En 1969, il reçoit le prix Nobel de littérature pour « son œuvre, qui à travers un renouvellement des formes du roman et du théâtre, prend toute son élévation dans la destitution de l’homme moderne », distinction qu’il considère comme une catastrophe, car elle accroît sa notoriété et l’intérêt de la recherche universitaire sur son œuvre. Il a horreur des mondanités et des devoirs qui y sont liés. Son éditeur, Jérôme Lindon va tout de même chercher le prix. Ses dernières années sont marquées par le besoin de solitude, et sa production littéraire reflète cette situation personnelle, « Mal vu mal dit », « solo », son style devient de plus en plus minimaliste, « Cap au pire »,(Worstward Ho) son avant dernier texte, est un cri d’une souffrance, d’une détresse inouïes où le langage est dépouillé, réduit à l’extrême, poussé aux limites du silence.
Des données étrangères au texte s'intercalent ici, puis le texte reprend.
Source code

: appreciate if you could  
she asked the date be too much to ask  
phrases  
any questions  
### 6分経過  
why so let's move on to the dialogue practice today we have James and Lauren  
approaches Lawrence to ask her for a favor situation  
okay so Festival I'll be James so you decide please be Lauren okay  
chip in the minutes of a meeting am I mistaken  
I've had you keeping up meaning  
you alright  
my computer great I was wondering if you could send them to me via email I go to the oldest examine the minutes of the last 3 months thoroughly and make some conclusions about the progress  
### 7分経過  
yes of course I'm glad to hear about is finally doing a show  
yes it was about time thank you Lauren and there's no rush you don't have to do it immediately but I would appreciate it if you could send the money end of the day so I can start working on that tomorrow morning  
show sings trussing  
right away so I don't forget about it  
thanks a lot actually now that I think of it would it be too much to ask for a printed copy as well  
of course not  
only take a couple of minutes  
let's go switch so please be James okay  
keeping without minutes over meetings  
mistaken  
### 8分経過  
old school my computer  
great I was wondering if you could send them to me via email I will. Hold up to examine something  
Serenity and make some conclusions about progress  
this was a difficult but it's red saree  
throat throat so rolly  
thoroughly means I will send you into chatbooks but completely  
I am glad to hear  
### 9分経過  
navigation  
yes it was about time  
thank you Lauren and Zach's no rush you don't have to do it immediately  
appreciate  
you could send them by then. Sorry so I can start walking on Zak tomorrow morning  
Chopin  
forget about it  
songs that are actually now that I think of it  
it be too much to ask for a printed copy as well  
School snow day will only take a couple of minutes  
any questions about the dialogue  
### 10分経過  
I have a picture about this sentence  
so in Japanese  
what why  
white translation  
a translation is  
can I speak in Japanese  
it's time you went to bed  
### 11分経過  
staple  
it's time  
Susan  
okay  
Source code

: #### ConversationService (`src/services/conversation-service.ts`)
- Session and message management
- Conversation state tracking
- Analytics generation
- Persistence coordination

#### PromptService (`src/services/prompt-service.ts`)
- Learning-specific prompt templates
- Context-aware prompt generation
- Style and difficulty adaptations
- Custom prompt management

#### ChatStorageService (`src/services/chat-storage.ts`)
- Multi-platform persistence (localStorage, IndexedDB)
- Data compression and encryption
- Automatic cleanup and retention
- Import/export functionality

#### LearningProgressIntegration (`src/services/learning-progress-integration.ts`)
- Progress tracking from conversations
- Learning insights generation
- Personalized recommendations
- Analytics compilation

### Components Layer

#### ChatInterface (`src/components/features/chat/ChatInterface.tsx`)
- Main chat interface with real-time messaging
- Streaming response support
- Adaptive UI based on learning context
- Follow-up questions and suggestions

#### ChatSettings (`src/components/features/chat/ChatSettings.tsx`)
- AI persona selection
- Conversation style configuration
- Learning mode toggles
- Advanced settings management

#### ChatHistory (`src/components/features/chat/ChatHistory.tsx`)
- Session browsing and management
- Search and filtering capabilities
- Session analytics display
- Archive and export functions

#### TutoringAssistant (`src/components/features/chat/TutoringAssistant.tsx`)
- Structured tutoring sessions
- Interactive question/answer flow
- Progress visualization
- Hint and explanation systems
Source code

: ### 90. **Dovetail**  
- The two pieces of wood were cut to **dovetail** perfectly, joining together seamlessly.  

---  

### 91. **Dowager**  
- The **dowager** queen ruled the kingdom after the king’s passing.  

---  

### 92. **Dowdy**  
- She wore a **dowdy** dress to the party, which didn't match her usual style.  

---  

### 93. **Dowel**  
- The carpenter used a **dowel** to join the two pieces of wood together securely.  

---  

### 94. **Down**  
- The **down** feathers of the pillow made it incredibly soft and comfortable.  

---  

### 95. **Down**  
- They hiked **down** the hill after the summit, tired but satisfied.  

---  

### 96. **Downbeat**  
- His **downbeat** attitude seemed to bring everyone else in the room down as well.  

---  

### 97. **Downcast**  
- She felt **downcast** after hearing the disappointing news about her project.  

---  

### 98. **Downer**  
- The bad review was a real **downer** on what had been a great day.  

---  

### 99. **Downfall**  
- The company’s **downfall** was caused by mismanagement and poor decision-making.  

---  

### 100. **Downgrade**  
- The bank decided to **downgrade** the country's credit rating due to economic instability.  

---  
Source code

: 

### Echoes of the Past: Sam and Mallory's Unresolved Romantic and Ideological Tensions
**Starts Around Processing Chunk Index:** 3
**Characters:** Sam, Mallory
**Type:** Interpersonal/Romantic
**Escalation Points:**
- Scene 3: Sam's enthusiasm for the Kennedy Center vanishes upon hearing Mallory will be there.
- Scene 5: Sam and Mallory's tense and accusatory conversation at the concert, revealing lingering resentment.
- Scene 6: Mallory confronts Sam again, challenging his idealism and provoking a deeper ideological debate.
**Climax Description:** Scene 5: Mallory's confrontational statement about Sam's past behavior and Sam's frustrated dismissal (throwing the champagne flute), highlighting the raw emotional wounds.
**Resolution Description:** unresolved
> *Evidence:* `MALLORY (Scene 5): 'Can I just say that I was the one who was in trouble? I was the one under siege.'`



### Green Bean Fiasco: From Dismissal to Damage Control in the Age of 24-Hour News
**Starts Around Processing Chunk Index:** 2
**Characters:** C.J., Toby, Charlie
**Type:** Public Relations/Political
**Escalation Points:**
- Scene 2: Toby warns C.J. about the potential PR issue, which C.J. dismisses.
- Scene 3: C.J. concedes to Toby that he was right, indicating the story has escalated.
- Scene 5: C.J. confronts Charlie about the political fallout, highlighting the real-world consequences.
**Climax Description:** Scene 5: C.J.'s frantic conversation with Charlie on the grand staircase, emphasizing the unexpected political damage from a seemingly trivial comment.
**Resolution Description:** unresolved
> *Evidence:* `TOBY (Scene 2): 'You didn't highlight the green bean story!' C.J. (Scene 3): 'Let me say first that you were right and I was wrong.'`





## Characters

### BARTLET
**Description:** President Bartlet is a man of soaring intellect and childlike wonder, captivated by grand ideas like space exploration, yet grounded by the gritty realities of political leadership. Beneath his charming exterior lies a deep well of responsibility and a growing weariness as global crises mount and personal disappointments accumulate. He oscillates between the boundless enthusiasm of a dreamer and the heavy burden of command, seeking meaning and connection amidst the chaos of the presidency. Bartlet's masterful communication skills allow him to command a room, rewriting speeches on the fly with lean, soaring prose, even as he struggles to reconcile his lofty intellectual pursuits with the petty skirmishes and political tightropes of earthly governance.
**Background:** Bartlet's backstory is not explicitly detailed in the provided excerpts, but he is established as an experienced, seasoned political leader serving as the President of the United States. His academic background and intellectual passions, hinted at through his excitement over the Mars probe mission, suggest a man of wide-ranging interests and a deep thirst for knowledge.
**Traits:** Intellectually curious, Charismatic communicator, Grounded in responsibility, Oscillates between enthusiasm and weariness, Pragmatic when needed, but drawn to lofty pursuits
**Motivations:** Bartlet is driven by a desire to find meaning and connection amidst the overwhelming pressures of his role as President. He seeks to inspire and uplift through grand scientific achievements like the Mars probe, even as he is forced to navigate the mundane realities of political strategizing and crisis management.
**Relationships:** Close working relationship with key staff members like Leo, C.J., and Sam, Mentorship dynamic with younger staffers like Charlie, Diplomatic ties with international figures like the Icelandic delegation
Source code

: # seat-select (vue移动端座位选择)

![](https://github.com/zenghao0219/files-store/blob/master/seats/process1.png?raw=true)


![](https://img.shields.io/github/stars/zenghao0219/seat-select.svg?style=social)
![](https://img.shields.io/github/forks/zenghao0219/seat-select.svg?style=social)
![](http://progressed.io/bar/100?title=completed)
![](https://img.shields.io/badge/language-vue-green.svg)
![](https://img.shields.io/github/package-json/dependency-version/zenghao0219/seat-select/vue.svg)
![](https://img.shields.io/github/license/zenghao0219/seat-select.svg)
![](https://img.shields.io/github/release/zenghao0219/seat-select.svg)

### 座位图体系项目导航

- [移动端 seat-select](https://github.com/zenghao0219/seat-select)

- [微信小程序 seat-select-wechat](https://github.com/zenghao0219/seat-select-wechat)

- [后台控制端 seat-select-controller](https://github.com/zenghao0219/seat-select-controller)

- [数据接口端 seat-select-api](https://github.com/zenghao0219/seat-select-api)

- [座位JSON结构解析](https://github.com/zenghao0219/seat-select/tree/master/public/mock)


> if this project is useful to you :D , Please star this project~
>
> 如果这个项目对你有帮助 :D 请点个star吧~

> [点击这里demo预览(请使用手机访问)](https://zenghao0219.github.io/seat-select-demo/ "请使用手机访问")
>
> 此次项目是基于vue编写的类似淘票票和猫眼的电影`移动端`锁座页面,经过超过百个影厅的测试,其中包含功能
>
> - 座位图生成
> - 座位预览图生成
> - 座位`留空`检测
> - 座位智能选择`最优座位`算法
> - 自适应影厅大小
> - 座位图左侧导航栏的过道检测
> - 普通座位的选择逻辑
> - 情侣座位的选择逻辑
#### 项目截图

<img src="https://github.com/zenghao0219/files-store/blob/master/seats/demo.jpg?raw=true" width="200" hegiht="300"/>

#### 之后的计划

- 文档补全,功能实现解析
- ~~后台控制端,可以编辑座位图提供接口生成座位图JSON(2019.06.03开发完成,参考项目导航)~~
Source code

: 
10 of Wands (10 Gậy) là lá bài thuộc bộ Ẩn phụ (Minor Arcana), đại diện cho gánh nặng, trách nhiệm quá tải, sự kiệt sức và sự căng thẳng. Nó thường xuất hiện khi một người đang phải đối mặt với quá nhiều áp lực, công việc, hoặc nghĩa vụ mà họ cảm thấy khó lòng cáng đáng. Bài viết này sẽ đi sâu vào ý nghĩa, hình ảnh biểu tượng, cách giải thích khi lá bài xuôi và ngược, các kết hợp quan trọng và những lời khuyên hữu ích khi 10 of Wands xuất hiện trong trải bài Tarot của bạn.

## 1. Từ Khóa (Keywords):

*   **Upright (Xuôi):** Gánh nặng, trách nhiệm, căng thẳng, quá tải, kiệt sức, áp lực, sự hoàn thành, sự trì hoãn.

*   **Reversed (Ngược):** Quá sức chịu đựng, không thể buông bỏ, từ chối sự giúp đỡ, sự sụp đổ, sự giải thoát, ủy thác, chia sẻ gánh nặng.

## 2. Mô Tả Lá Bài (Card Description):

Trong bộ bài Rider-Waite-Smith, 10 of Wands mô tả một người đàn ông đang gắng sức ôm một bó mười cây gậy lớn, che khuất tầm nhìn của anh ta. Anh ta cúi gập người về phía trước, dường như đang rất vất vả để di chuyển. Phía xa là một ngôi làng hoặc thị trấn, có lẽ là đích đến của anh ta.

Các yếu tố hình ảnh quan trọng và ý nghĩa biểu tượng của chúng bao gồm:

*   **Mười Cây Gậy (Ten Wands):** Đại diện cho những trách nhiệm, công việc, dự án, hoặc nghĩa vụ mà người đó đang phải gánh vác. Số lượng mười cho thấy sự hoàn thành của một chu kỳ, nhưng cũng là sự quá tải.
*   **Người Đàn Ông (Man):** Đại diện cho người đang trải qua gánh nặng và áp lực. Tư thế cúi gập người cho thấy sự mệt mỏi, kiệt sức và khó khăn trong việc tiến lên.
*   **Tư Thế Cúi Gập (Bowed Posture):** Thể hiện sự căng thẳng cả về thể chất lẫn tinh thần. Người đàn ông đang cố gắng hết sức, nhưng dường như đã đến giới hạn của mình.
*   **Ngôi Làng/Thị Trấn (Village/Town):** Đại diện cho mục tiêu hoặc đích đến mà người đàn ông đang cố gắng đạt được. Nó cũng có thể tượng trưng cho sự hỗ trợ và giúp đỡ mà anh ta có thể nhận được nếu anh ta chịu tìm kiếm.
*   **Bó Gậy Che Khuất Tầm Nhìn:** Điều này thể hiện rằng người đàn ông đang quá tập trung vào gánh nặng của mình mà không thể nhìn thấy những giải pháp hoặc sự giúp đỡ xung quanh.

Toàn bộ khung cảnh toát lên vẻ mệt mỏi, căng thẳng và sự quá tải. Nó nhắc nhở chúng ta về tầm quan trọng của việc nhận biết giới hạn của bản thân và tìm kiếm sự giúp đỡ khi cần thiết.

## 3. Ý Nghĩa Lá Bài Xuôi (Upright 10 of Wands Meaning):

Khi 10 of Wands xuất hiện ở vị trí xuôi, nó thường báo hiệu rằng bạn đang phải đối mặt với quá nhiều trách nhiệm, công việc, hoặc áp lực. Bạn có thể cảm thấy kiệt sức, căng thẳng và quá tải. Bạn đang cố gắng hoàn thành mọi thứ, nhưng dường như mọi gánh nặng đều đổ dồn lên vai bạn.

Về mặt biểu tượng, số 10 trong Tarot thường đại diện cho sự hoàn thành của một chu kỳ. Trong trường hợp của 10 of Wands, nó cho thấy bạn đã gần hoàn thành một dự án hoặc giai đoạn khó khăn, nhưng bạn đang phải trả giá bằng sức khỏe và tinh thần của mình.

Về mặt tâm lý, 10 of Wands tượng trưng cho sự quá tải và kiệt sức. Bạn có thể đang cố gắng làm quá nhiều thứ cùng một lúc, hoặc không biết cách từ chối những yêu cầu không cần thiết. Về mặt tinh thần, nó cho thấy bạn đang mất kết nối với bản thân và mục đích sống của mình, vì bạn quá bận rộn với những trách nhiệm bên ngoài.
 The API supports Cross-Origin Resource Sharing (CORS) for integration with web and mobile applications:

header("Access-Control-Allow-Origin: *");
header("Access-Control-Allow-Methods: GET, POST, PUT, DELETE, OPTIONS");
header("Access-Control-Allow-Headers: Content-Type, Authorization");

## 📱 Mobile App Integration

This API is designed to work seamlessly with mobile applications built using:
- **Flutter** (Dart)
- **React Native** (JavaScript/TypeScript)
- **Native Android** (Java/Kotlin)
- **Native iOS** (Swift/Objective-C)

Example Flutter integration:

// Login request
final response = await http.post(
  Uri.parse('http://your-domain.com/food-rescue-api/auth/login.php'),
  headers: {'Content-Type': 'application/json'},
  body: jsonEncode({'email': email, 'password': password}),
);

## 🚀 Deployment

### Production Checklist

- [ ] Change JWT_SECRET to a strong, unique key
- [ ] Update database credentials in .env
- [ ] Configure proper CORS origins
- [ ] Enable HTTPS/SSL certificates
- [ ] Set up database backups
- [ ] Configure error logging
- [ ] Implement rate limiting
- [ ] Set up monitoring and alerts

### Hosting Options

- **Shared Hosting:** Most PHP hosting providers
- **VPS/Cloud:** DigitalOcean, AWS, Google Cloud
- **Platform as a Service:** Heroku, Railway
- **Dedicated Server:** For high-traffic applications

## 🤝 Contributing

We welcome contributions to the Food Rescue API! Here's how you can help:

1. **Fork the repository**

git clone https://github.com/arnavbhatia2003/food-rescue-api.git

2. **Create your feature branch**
Ce texte écrit en anglais, ne sera pas traduit par l’écrivain, tant il redoute de s’y replonger et d’en souffrir. Suzanne Beckett décède le 17 juillet 1989, et Samuel Beckett le 22 décembre de la même année. Ils sont enterrés au cimetière du Montparnasse.
Parmi les amitiés littéraires d’Alberto Giacometti (1901-1966), celle qui le lie à Samuel Beckett (1906-1989) n’est pas la plus connue, mais c’est l’une des plus durables. Elle remonte à 1937 et s’étend jusqu’à la mort de Giacometti en 1966. De profondes parentés rapprochent leurs œuvres plastiques et théâtrales qui s’expriment dans une collaboration exceptionnelle en 1961. En mars 1961, Beckett demande à Giacometti de concevoir le décor de scène de « En attendant Godot » pour sa reprise au théâtre de l’Odéon. Décor minimaliste, l’arbre que conçoit le sculpteur est frêle et fragile comme le sont ses figures humaines. L’arbre, resté au théâtre de l’Odéon, a disparu par la suite.